Now, a dozen pictures from Six Flags America from the couple hours we were able to spend there on the last day of June.
The Pirates Flight is a kind of swing ride. We were on one much like this, with a Flying Dutchman theme, at ... I want to say d'Efteling, back in the day, but I may be wrong about that.
Party Pavilion is not getting itself too overboard.
bunnyhugger was cross when she got the pun.
Here's a little pond out in front of Chop Six and right nearby the carousel. We figure it's an older part of the park, given that.
Wildlife! Hanging around near the Chop Six and that pond was this squirrel.
Squirrel did a bit of that personal grooming and keeping an eye on us to ask what we thought we were up to.

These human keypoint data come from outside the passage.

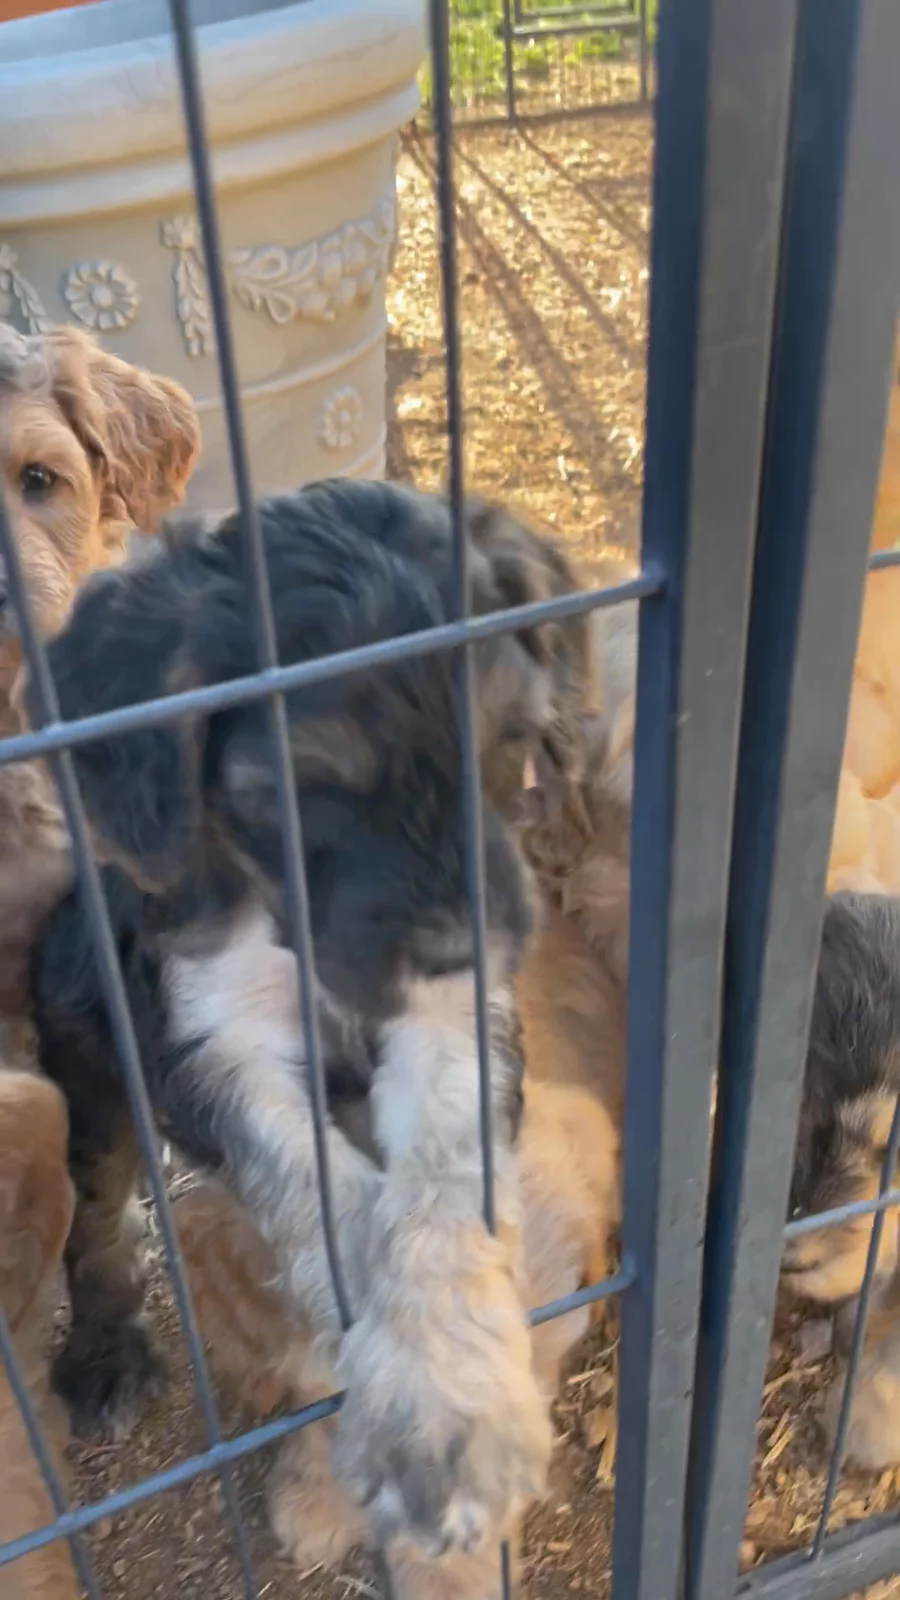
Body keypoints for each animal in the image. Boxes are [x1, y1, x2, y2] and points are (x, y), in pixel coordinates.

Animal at [30, 481, 616, 1558]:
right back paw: (106, 1355)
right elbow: (325, 1200)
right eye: (309, 788)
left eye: (511, 738)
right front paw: (412, 1410)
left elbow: (444, 1185)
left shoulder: (454, 1014)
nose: (466, 941)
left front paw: (452, 1409)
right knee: (93, 1211)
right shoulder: (213, 1040)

Minutemen Motors is the antique car ride and we can't pass that up on a ride.
Here's the carousel from the antique autos track.
As you can see, I wasn't recklessly photographing while driving.
One of the other cars, off the track, so you know what model they went for.
The track looped just past some heavy bamboo trees out to green lawn next to the parking lot, which was less scenery than I was expecting.
But it did take us past some signs, like this picture of 'Splinter Alley' in Laurel, Maryland, a century ago.
Trivia: In his youth, seventh International Olympic Committee president Juan Antonio Samaranch was a boxer fighting under the name ``Kid Samaranch'' in the Catalina championships, and then played and promoted bockey sobre patinas (roller hockey), a hockey variant played on roller skates. Source: Encyclopedia of the Modern Olympic Movement, Editors John E Findling, Kimberly D Pelle.
Currently Reading: Lost Popeye Zine, Volume 84: A Man in a Moon, Ralph Stein, Bill Zaboly. Editor Stephanie Noelle. A steam-powered rocket sends Popeye and beloved well-remembered character Pommy to, not the Moon, and not to Squareturn --- the strange planet with square rings ruled by a look-alike for Wimpy --- because that was like two stories ago, but instead to Earth orbit to go recover Swee'Pea.